The RHA argues that DfT’s CAZ strategy needs to take into consideration key societal, environmental and economic factors arising from the impact of the COVID-19 pandemic before any schemes are implemeted.

These include:

• The severe financial pressure many hauliers are facing as a result of the COVID-19 crisis

• The economic dislocation caused by COVID-19 and the disruption to normal HGV replacement cycles which will make it difficult for hauliers to upgrade to Euro-6 by 2021

• The need to assess emerging reports indicating air quality improvements during the COVID-19 crisis and how the removal of certain modes of transport have impacted on air quality levels

• Indications that the UK workforce may become more “agile” after the crisis, by, for example, increasingly working from home, which may alter travel patterns

The RHA also wants the DfT to extend the implementation of all CAZ schemes to January 2022 to allow hauliers to recover from the economic impact of the pandemic.
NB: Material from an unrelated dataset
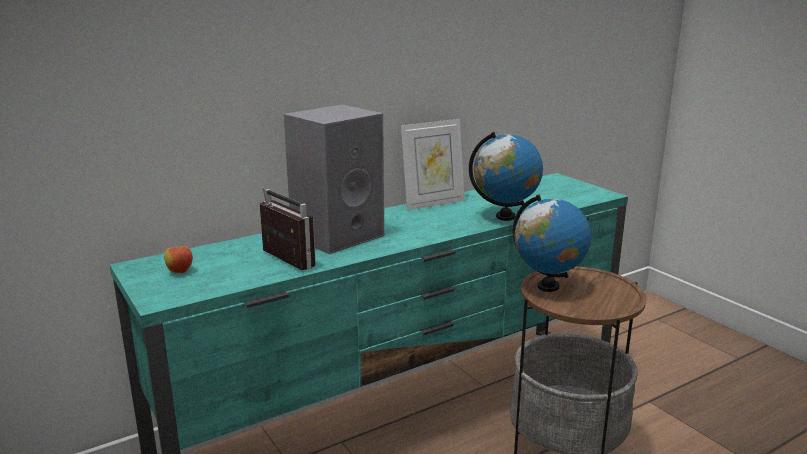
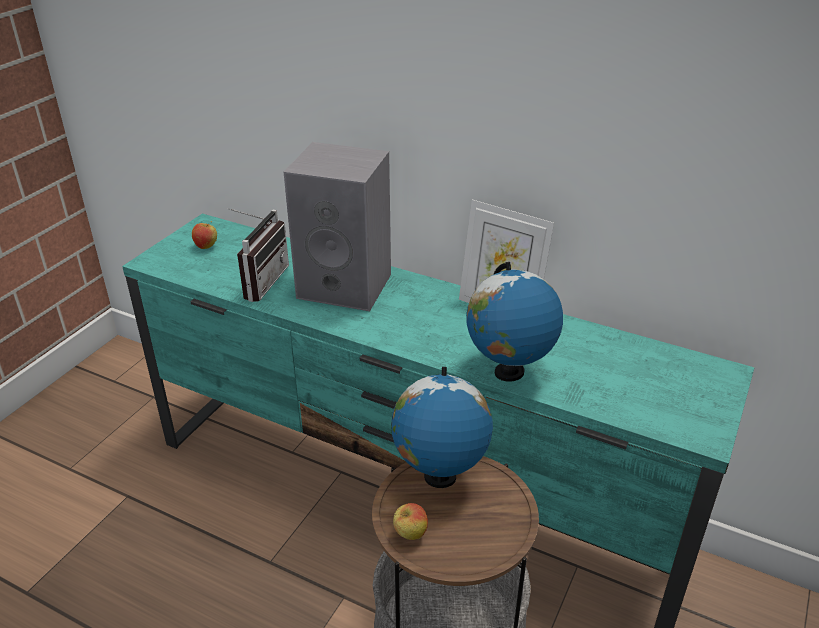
camera: 60 degrees right, 15 degrees up
none -> apple [393,503,428,540]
Chris Ashley, RHA head of policy for environment and regulatory policy, told “Any review conducted by the government should also take account of the huge strides hauliers undertook prior to the COVID-19 crisis, where £1.9bn was invested by hauliers in the latest, cleanest lorries which the RHA estimates has caused harmful NOx emissions from HGVs to fall by around 60% since 2013.

“We call upon the government to evaluate non-charging options that allow for appropriate phasing in, determined by vehicle life cycles.